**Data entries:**
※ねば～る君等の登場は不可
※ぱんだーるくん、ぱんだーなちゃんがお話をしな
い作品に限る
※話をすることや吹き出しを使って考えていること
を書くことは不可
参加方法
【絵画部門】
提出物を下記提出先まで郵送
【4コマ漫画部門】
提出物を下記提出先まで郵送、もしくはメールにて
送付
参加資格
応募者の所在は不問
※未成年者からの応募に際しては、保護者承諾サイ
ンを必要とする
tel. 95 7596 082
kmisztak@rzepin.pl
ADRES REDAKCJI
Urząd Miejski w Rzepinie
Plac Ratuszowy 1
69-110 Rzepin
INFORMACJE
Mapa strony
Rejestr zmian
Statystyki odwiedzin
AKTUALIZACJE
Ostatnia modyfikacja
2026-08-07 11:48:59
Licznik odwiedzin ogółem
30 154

* * *

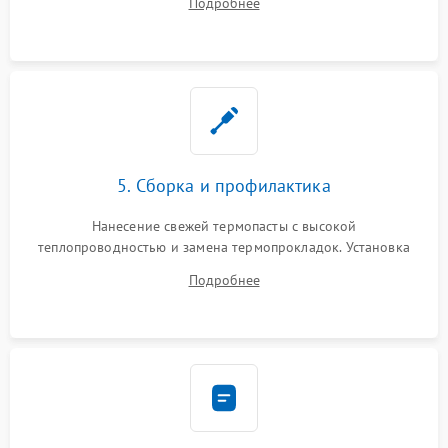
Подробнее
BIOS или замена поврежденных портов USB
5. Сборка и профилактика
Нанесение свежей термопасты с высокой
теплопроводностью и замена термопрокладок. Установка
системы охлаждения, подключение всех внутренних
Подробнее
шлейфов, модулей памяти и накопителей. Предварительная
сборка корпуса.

==

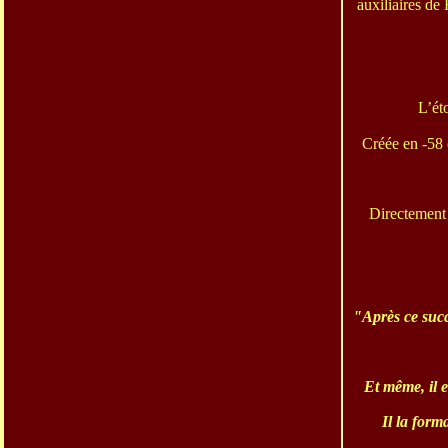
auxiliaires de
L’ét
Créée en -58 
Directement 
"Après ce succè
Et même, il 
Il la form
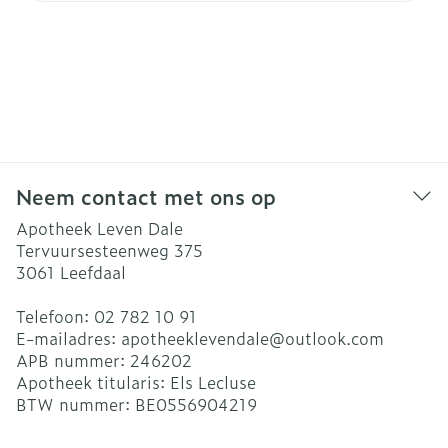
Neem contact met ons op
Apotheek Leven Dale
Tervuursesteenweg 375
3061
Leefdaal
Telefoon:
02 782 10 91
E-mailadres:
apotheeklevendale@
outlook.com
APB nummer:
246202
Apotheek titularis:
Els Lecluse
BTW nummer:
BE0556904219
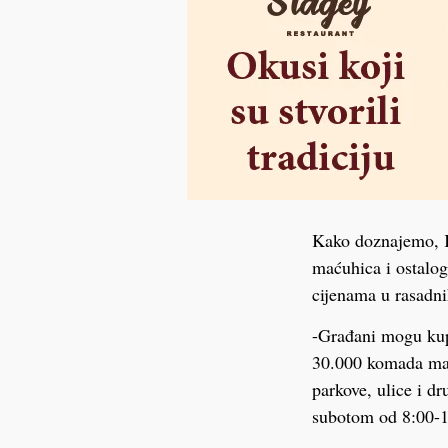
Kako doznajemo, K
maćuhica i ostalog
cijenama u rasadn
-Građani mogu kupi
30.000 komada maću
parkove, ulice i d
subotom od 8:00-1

**PROBLEM DESCRIPTION:** Return, with no change at all, every line in the entries above from the line containing "Kako doznajemo, K" through the line containing "subotom od 8:00-1".

**EXPECTED ANSWER:**
Kako doznajemo, K
maćuhica i ostalog
cijenama u rasadn
-Građani mogu kupi
30.000 komada maću
parkove, ulice i d
subotom od 8:00-1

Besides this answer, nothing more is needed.